Dr. Warren Brodsky and Music for Safer Driving

November 7, 2013

Social Sciences & Humanities

Israel21C — Listening to music in the car affects the way you drive, but whether it’s Bach or Eminem doesn’t matter. The trick is to choose tunes that do not trigger distracting thoughts, memories, emotions or bopping along to the beat.

This takeaway from a BGU study was all over the Internet, U.S. news programs and international newspapers months before it appeared in the October 2013 edition of Accident Analysis and Prevention.

Dr. Warren Brodsky

Dr. Warren Brodsky

The media attention has put lead researcher Dr. Warren Brodsky, director of music science research at BGU, in the limelight more than any of his previous findings in music cognition, and has illuminated his research path for possibly the rest of his working days. “It seems that every aspect of my career has led me down this path,”  says Dr. Brodsky.

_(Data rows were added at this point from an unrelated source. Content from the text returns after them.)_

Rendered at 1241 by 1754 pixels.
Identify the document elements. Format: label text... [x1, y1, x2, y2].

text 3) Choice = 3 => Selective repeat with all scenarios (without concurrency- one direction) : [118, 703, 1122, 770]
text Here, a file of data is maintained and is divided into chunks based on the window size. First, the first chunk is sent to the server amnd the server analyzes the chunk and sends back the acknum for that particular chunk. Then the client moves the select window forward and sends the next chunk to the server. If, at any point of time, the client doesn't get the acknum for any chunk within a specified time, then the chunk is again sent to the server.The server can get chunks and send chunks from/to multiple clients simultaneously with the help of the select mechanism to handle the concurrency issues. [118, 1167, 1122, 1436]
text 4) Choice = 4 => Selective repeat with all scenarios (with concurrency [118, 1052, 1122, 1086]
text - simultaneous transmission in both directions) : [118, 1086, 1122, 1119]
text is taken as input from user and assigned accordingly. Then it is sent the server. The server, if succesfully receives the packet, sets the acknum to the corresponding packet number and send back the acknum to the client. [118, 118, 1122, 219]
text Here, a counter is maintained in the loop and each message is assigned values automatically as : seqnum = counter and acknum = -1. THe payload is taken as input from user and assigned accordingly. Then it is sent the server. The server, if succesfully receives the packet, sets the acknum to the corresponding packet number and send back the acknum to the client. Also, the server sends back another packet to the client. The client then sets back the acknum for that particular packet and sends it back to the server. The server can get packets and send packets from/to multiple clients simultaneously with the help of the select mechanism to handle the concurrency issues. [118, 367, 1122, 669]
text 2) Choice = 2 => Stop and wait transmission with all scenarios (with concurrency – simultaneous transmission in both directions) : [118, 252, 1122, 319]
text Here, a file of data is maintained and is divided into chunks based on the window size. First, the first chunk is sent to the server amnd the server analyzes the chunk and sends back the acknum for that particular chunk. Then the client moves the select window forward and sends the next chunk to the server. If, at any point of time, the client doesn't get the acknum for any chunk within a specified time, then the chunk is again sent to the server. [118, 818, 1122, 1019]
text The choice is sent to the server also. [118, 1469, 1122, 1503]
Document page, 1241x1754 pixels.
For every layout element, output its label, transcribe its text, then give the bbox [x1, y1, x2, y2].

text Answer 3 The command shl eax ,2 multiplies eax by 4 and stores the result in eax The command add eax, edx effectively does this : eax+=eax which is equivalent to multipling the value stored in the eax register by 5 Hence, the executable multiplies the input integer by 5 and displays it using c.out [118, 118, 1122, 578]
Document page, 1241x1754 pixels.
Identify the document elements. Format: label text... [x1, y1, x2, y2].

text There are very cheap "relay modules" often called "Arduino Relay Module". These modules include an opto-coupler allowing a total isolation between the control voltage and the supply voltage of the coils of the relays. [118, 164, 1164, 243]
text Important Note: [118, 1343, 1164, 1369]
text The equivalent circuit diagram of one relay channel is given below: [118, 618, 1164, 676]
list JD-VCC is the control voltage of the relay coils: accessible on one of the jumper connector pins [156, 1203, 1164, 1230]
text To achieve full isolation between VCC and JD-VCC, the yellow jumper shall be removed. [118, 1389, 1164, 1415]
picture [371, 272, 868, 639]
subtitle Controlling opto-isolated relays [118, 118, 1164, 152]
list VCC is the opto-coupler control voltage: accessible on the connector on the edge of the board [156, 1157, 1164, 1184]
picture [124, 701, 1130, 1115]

The study was also notable in scientific circles because it was commissioned by the Israel National Road Safety Authority, making Israel the only country in the world to fund an investigation of how background music can put drivers at risk for distraction.

Dr. Brodsky had long been interested in this phenomenon, given that people in modern cultures listen to music more in their cars than anywhere else.

“I wondered how listening to music affects driving behavior, and how the car environment Research influences what kind of music we listen to,” he says.

The study even merited a mention on “Saturday Night Live.” Comedian Tina Fey satirically reported: “A new study shows that drivers who listen to fast tempo music while driving have more accidents, while drivers listening to slow music have sexier accidents.”